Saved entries
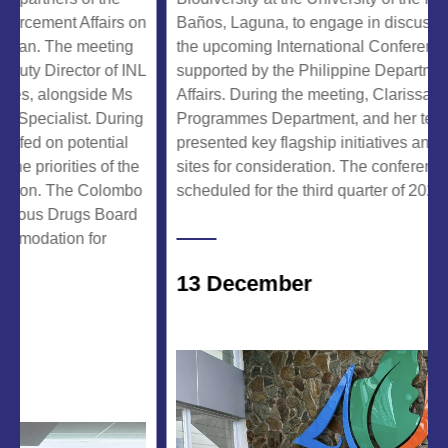
ment Affairs on
Baños, Laguna, to engage in discussions re
. The meeting
the upcoming International Conference, whic
irector of INL
supported by the Philippine Department of F
 alongside Ms
Affairs. During the meeting, Clarissa Arida, Di
alist. During
Programmes Department, and her team of ex
 on potential
presented key flagship initiatives and propos
iorities of the
sites for consideration. The conference is ten
. The Colombo
scheduled for the third quarter of 2025.
s Drugs Board
ation for
13 December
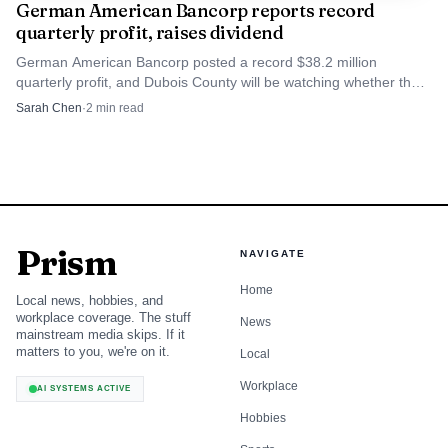
German American Bancorp reports record
quarterly profit, raises dividend
German American Bancorp posted a record $38.2 million
quarterly profit, and Dubois County will be watching whether that
strength shows up in local lending and investment.
Sarah Chen
·
2
min read
Prism
NAVIGATE
Home
Local news, hobbies, and
workplace coverage. The stuff
News
mainstream media skips. If it
matters to you, we're on it.
Local
Workplace
AI SYSTEMS ACTIVE
Hobbies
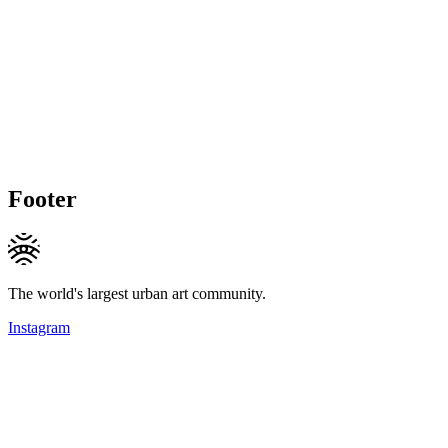
Footer
The world's largest urban art community.
Instagram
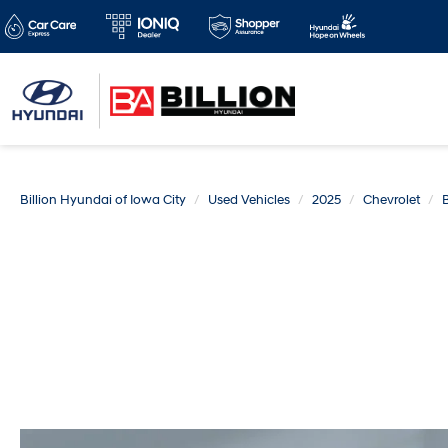
Billion Hyundai of Iowa City
Used Vehicles
2025
Chevrolet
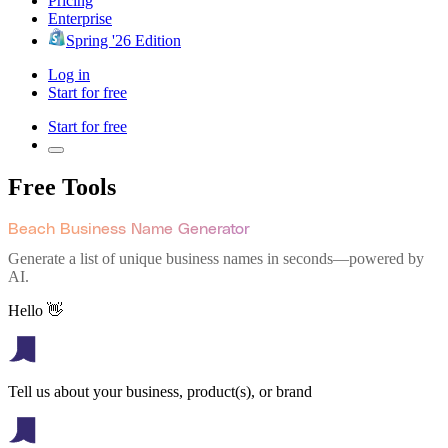
Pricing
Enterprise
Spring '26 Edition
Log in
Start for free
Start for free
Free Tools
Beach Business Name Generator
Generate a list of unique business names in seconds—powered by
AI.
Hello 👋
Tell us about your business, product(s), or brand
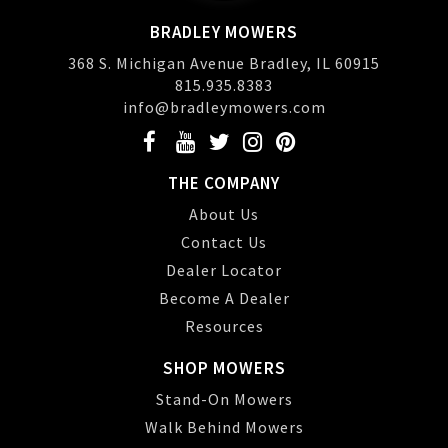
BRADLEY MOWERS
368 S. Michigan Avenue Bradley, IL 60915
815.935.8383
info@bradleymowers.com
THE COMPANY
About Us
Contact Us
Dealer Locator
Become A Dealer
Resources
SHOP MOWERS
Stand-On Mowers
Walk Behind Mowers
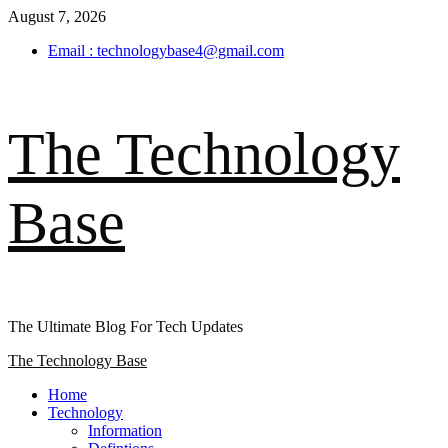
Skip
August 7, 2026
to
Email : technologybase4@gmail.com
content
The Technology
Base
The Ultimate Blog For Tech Updates
Primary
The Technology Base
Menu
Home
Technology
Information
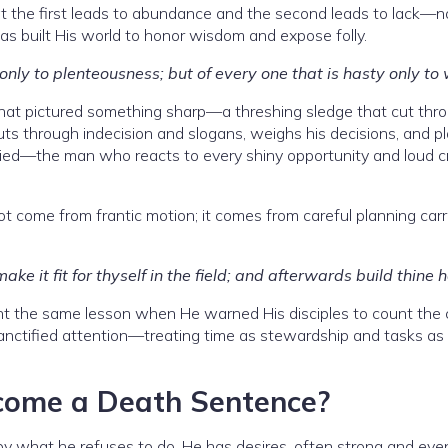
hat the first leads to abundance and the second leads to lack—n
 built His world to honor wisdom and expose folly.
only to plenteousness; but of every one that is hasty only to
 that pictured something sharp—a threshing sledge that cut thr
cuts through indecision and slogans, weighs his decisions, and pl
ried—the man who reacts to every shiny opportunity and loud cr
not come from frantic motion; it comes from careful planning carr
e it fit for thyself in the field; and afterwards build thine 
ught the same lesson when He warned His disciples to count the 
 sanctified attention—treating time as stewardship and tasks as
ome a Death Sentence?
 by what he refuses to do. He has desires, often strong and eve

Work required → Update the lines starting at "hat the first" and ending at "e it fit for" by replacing "abundance" with "plenty". Leave everything else in those lines unchanged.

Response to the exercise →
hat the first leads to plenty and the second leads to lack—n
 built His world to honor wisdom and expose folly.
only to plenteousness; but of every one that is hasty only to
 that pictured something sharp—a threshing sledge that cut thr
cuts through indecision and slogans, weighs his decisions, and pl
ried—the man who reacts to every shiny opportunity and loud cr
not come from frantic motion; it comes from careful planning carr
e it fit for thyself in the field; and afterwards build thine 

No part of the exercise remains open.